A Constituição é clara: o presidente
da República é o comandante supremo das forças armadas. E no seu artigo
142 o texto constitucional só admite a atuação dos militares na
garantia da lei e da ordem por iniciativa dos poderes constitucionais;
jamais por conta própria. A ordem jurídica também veda a opinião de
caráter político por parte de oficiais da ativa.
No entanto, em menos de 48 horas,
três generais – dois deles pertencentes ao alto comando do Exército, aí
incluído o comandante, e um da reserva, mas visto como uma forte
liderança por seus pares desde que comandou a primeira força de paz do
Brasil no Haiti – fizeram letra morta desse marco legal ao defenderem a
intervenção militar, para impedir a “instalação do caos.”
Em qualquer país de democracia
avançada, insubordinações e desafios à ordem constitucional, como os
protagonizados pelos generais brasileiros, seriam imediatamente coibidos
com o afastamento das funções, como no caso do comandante do Exército,
general Eduardo Villas Boas, e outras punições previstas em lei ou no
regulamento disciplinar do Exército.
No Brasil pós-golpe, no entanto, o
ministro da Defesa, também superior hierárquico dos generais, se limita a
fazer uma tímida e envergonhada declaração sobre o assunto, enquanto o
presidente – talvez acuado por saber de sua rala autoridade, uma vez que
é produto de um golpe de estado- se omite completamente.
Tivesse Temer reagido à altura ao
discurso do general Antônio Hamilton Mourão, que deu origem às demais
falas de caráter golpista vindas da caserna, a anarquia poderia morrer
no nascedouro.
Na base de Temer na Câmara dos
Deputados e no Senado prevalece um silêncio preocupante em relação às
escaramuças antidemocráticas a que o Brasil assiste.
Mesmo o campo democrático e de
esquerda parece ainda não ter se dado conta do tamanho e da ferocidade
do monstro que se vislumbra no horizonte.
A presidente nacional do PT é uma
das exceções.
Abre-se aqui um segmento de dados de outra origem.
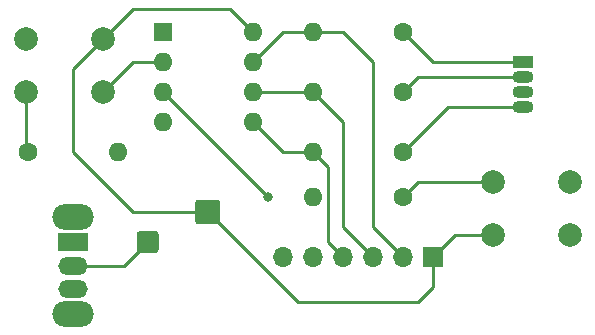
<source format=gbr>
%TF.GenerationSoftware,KiCad,Pcbnew,5.1.10-88a1d61d58~88~ubuntu18.04.1*%
%TF.CreationDate,2021-11-17T00:59:38+01:00*%
%TF.ProjectId,tuchoVen,74756368-6f56-4656-9e2e-6b696361645f,rev?*%
%TF.SameCoordinates,Original*%
%TF.FileFunction,Copper,L1,Top*%
%TF.FilePolarity,Positive*%
%FSLAX46Y46*%
G04 Gerber Fmt 4.6, Leading zero omitted, Abs format (unit mm)*
G04 Created by KiCad (PCBNEW 5.1.10-88a1d61d58~88~ubuntu18.04.1) date 2021-11-17 00:59:38*
%MOMM*%
%LPD*%
G01*
G04 APERTURE LIST*
%TA.AperFunction,ComponentPad*%
%ADD10R,1.800000X1.070000*%
%TD*%
%TA.AperFunction,ComponentPad*%
%ADD11O,1.800000X1.070000*%
%TD*%
%TA.AperFunction,ComponentPad*%
%ADD12R,1.700000X1.700000*%
%TD*%
%TA.AperFunction,ComponentPad*%
%ADD13O,1.700000X1.700000*%
%TD*%
%TA.AperFunction,ComponentPad*%
%ADD14C,1.600000*%
%TD*%
%TA.AperFunction,ComponentPad*%
%ADD15O,1.600000X1.600000*%
%TD*%
%TA.AperFunction,ComponentPad*%
%ADD16R,2.500000X1.500000*%
%TD*%
%TA.AperFunction,ComponentPad*%
%ADD17O,2.500000X1.500000*%
%TD*%
%TA.AperFunction,ComponentPad*%
%ADD18O,3.500000X2.200000*%
%TD*%
%TA.AperFunction,ComponentPad*%
%ADD19C,2.000000*%
%TD*%
%TA.AperFunction,ComponentPad*%
%ADD20R,1.600000X1.600000*%
%TD*%
%TA.AperFunction,ViaPad*%
%ADD21C,0.800000*%
%TD*%
%TA.AperFunction,Conductor*%
%ADD22C,0.250000*%
%TD*%
G04 APERTURE END LIST*
D10*
%TO.P,D1,1*%
%TO.N,Net-(D1-Pad1)*%
X213360000Y-53340000D03*
D11*
%TO.P,D1,2*%
%TO.N,Net-(D1-Pad2)*%
X213360000Y-54610000D03*
%TO.P,D1,3*%
%TO.N,/g0*%
X213360000Y-55880000D03*
%TO.P,D1,4*%
%TO.N,Net-(D1-Pad4)*%
X213360000Y-57150000D03*
%TD*%
D12*
%TO.P,J1,1*%
%TO.N,/v0*%
X205740000Y-69850000D03*
D13*
%TO.P,J1,2*%
%TO.N,Net-(J1-Pad2)*%
X203200000Y-69850000D03*
%TO.P,J1,3*%
%TO.N,Net-(J1-Pad3)*%
X200660000Y-69850000D03*
%TO.P,J1,4*%
%TO.N,Net-(J1-Pad4)*%
X198120000Y-69850000D03*
%TO.P,J1,5*%
%TO.N,Net-(J1-Pad5)*%
X195580000Y-69850000D03*
%TO.P,J1,6*%
%TO.N,/g0*%
X193040000Y-69850000D03*
%TD*%
D14*
%TO.P,R1,1*%
%TO.N,Net-(D1-Pad1)*%
X203200000Y-50800000D03*
D15*
%TO.P,R1,2*%
%TO.N,Net-(J1-Pad2)*%
X195580000Y-50800000D03*
%TD*%
D14*
%TO.P,R2,1*%
%TO.N,Net-(D1-Pad2)*%
X203200000Y-55880000D03*
D15*
%TO.P,R2,2*%
%TO.N,Net-(J1-Pad3)*%
X195580000Y-55880000D03*
%TD*%
D14*
%TO.P,R3,1*%
%TO.N,Net-(R3-Pad1)*%
X171450000Y-60960000D03*
D15*
%TO.P,R3,2*%
%TO.N,/g0*%
X179070000Y-60960000D03*
%TD*%
%TO.P,R4,2*%
%TO.N,/g0*%
X195580000Y-64770000D03*
D14*
%TO.P,R4,1*%
%TO.N,Net-(R4-Pad1)*%
X203200000Y-64770000D03*
%TD*%
D15*
%TO.P,R5,2*%
%TO.N,Net-(J1-Pad4)*%
X195580000Y-60960000D03*
D14*
%TO.P,R5,1*%
%TO.N,Net-(D1-Pad4)*%
X203200000Y-60960000D03*
%TD*%
D16*
%TO.P,SW1,1*%
%TO.N,/g0*%
X175260000Y-68580000D03*
D17*
%TO.P,SW1,2*%
%TO.N,Net-(J3-Pad1)*%
X175260000Y-70580000D03*
%TO.P,SW1,3*%
%TO.N,N/C*%
X175260000Y-72580000D03*
D18*
%TO.P,SW1,*%
%TO.N,*%
X175260000Y-66480000D03*
X175260000Y-74680000D03*
%TD*%
D19*
%TO.P,SW2,2*%
%TO.N,/v0*%
X177800000Y-51380000D03*
%TO.P,SW2,1*%
%TO.N,Net-(R3-Pad1)*%
X177800000Y-55880000D03*
%TO.P,SW2,2*%
%TO.N,/v0*%
X171300000Y-51380000D03*
%TO.P,SW2,1*%
%TO.N,Net-(R3-Pad1)*%
X171300000Y-55880000D03*
%TD*%
%TO.P,SW3,1*%
%TO.N,Net-(R4-Pad1)*%
X217320000Y-63500000D03*
%TO.P,SW3,2*%
%TO.N,/v0*%
X217320000Y-68000000D03*
%TO.P,SW3,1*%
%TO.N,Net-(R4-Pad1)*%
X210820000Y-63500000D03*
%TO.P,SW3,2*%
%TO.N,/v0*%
X210820000Y-68000000D03*
%TD*%
D20*
%TO.P,U1,1*%
%TO.N,Net-(J1-Pad5)*%
X182880000Y-50800000D03*
D15*
%TO.P,U1,5*%
%TO.N,Net-(J1-Pad4)*%
X190500000Y-58420000D03*
%TO.P,U1,2*%
%TO.N,Net-(R3-Pad1)*%
X182880000Y-53340000D03*
%TO.P,U1,6*%
%TO.N,Net-(J1-Pad3)*%
X190500000Y-55880000D03*
%TO.P,U1,3*%
%TO.N,Net-(R4-Pad1)*%
X182880000Y-55880000D03*
%TO.P,U1,7*%
%TO.N,Net-(J1-Pad2)*%
X190500000Y-53340000D03*
%TO.P,U1,4*%
%TO.N,/g0*%
X182880000Y-58420000D03*
%TO.P,U1,8*%
%TO.N,/v0*%
X190500000Y-50800000D03*
%TD*%
%TO.P,J2,1*%
%TO.N,/v0*%
%TA.AperFunction,ComponentPad*%
G36*
G01*
X185640000Y-66840001D02*
X185640000Y-65239999D01*
G75*
G02*
X185889999Y-64990000I249999J0D01*
G01*
X187490001Y-64990000D01*
G75*
G02*
X187740000Y-65239999I0J-249999D01*
G01*
X187740000Y-66840001D01*
G75*
G02*
X187490001Y-67090000I-249999J0D01*
G01*
X185889999Y-67090000D01*
G75*
G02*
X185640000Y-66840001I0J249999D01*
G01*
G37*
%TD.AperFunction*%
%TD*%
%TO.P,J3,1*%
%TO.N,Net-(J3-Pad1)*%
%TA.AperFunction,ComponentPad*%
G36*
G01*
X180685000Y-69255001D02*
X180685000Y-67904999D01*
G75*
G02*
X180934999Y-67655000I249999J0D01*
G01*
X182285001Y-67655000D01*
G75*
G02*
X182535000Y-67904999I0J-249999D01*
G01*
X182535000Y-69255001D01*
G75*
G02*
X182285001Y-69505000I-249999J0D01*
G01*
X180934999Y-69505000D01*
G75*
G02*
X180685000Y-69255001I0J249999D01*
G01*
G37*
%TD.AperFunction*%
%TD*%
D21*
%TO.N,Net-(R4-Pad1)*%
X191770000Y-64770000D03*
%TD*%
D22*
%TO.N,Net-(D1-Pad1)*%
X205740000Y-53340000D02*
X203200000Y-50800000D01*
X213360000Y-53340000D02*
X205740000Y-53340000D01*
%TO.N,Net-(D1-Pad2)*%
X204470000Y-54610000D02*
X203200000Y-55880000D01*
X213360000Y-54610000D02*
X204470000Y-54610000D01*
%TO.N,Net-(D1-Pad4)*%
X207010000Y-57150000D02*
X203200000Y-60960000D01*
X213360000Y-57150000D02*
X207010000Y-57150000D01*
%TO.N,Net-(J1-Pad2)*%
X195580000Y-50800000D02*
X198120000Y-50800000D01*
X198120000Y-50800000D02*
X200660000Y-53340000D01*
X200660000Y-67310000D02*
X203200000Y-69850000D01*
X200660000Y-53340000D02*
X200660000Y-67310000D01*
X193040000Y-50800000D02*
X190500000Y-53340000D01*
X195580000Y-50800000D02*
X193040000Y-50800000D01*
%TO.N,Net-(J1-Pad3)*%
X198120000Y-58420000D02*
X195580000Y-55880000D01*
X200660000Y-69850000D02*
X198120000Y-67310000D01*
X198120000Y-67310000D02*
X198120000Y-58420000D01*
X195580000Y-55880000D02*
X190500000Y-55880000D01*
%TO.N,Net-(J1-Pad4)*%
X198120000Y-69850000D02*
X196850000Y-68580000D01*
X196850000Y-62230000D02*
X195580000Y-60960000D01*
X196850000Y-68580000D02*
X196850000Y-62230000D01*
X193040000Y-60960000D02*
X190500000Y-58420000D01*
X195580000Y-60960000D02*
X193040000Y-60960000D01*
%TO.N,Net-(R3-Pad1)*%
X171300000Y-60810000D02*
X171450000Y-60960000D01*
X171300000Y-55880000D02*
X171300000Y-60810000D01*
X180340000Y-53340000D02*
X177800000Y-55880000D01*
X182880000Y-53340000D02*
X180340000Y-53340000D01*
%TO.N,Net-(R4-Pad1)*%
X204470000Y-63500000D02*
X203200000Y-64770000D01*
X210820000Y-63500000D02*
X204470000Y-63500000D01*
X182880000Y-55880000D02*
X191770000Y-64770000D01*
%TO.N,/v0*%
X207590000Y-68000000D02*
X205740000Y-69850000D01*
X210820000Y-68000000D02*
X207590000Y-68000000D01*
X205740000Y-69850000D02*
X205740000Y-72390000D01*
X205740000Y-72390000D02*
X204470000Y-73660000D01*
X194310000Y-73660000D02*
X186690000Y-66040000D01*
X204470000Y-73660000D02*
X194310000Y-73660000D01*
X177800000Y-51380000D02*
X180340000Y-48840000D01*
X188540000Y-48840000D02*
X190500000Y-50800000D01*
X180340000Y-48840000D02*
X188540000Y-48840000D01*
X180340000Y-66040000D02*
X186690000Y-66040000D01*
X175260000Y-60960000D02*
X180340000Y-66040000D01*
X177800000Y-51380000D02*
X175260000Y-53920000D01*
X175260000Y-53920000D02*
X175260000Y-60960000D01*
%TO.N,Net-(J3-Pad1)*%
X179610000Y-70580000D02*
X175260000Y-70580000D01*
X181610000Y-68580000D02*
X179610000Y-70580000D01*
%TD*%
M02*

</source>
Merece aplausos a nota emitida pela senadora Gleisi
Hoffmann conclamando os democratas a cerrarem fileiras ante à ameaça dos
militares de alta patente.
Vale recuar no tempo para lembrar
que o golpe de 1964 foi precedido por falas polêmicas e desencontradas
de chefes militares, alguns em defesa da legalidade, outros dando corda
de forma sútil ou explícita à conspirata então em curso.
E não tenhamos dúvidas de que o alvo
principal dos que hoje tramam a liquidação do regime democrático são as
forças de oposição, os movimentos sociais, a mídia contra-hegemônica e a
luta popular por direitos.
Circula na internet uma palestra de
um dos insubordinados, o general Mourão, de sobrenome de triste memória,
destilando intolerância contra a esquerda, a partir de considerações
extremamente ignorantes e preconceituosas sobre o Fórum de São Paulo,
uma articulação entre partidos e movimentos de esquerda da América
Latina, fundado em 1999, na capital paulista.
A esquerda é citada ainda pelo
general Augusto Heleno, quando saiu em defesa de Mourão : “ A esquerda,
em estado de pânico depois de seus continuados fracassos viu nisso [nas
declarações de Mourão] uma ameaça de intervenção militar. Ridículo.”
O risco às instituições democráticas
é real. Não se trata de enxergar fantasmas onde eles não existem, nem
de dar aso a análises catastróficas. O perigo é de carne e osso e veste
verde oliva. Fascistas e golpistas não passarão.